L’Europe se dirige vers un marché des cryptomonnaies plus mature
La mise en œuvre de MiCA représente aujourd’hui l’un des cadres réglementaires les plus complets au monde pour les actifs numériques.
Contrairement aux systèmes nationaux fragmentés qui existaient auparavant, MiCA instaure des règles communes applicables aux plateformes d’échange, aux dépositaires, aux courtiers, aux émetteurs de stablecoins et à l’ensemble des prestataires de services sur crypto-actifs.
Les spécialistes du secteur considèrent que cette harmonisation renforcera l’attractivité de l’Europe en offrant davantage de sécurité juridique aux entreprises souhaitant développer leurs activités à l’échelle européenne.
Cependant, ces exigences de conformité plus strictes devraient également réduire le nombre d’acteurs présents sur le marché. Les données récentes du secteur montrent qu’une proportion relativement faible des entreprises auparavant actives a obtenu son autorisation avant la fin de la période transitoire, ce qui illustre l’ampleur de cette transformation réglementaire.
Conclusion
La date limite du 30 juin 2026 marque un tournant majeur pour l’industrie française des cryptomonnaies. En imposant aux plateformes d’échange et aux prestataires de services sur actifs numériques d’obtenir une autorisation MiCA ou de cesser leurs activités, l’AMF aligne pleinement la France sur l’objectif européen de construire un marché des actifs numériques plus transparent, plus sûr et harmonisé.

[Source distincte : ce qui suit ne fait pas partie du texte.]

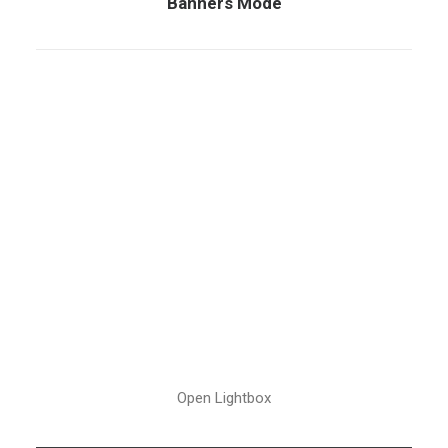
Banners Mode
Open Lightbox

Pour les entreprises conformes, ce nouveau régime ouvre la possibilité de proposer leurs services dans toute l’Union européenne grâce à une licence unique. En revanche, les sociétés qui n’ont pas obtenu leur autorisation s’exposent à des conséquences importantes, allant de la fermeture de leurs activités jusqu’à d’éventuelles sanctions pénales. Alors que les autorités commencent à appliquer pleinement le règlement, MiCA s’impose comme le socle du futur écosystème européen des crypto-actifs et pourrait servir de référence pour d’autres juridictions à travers le monde.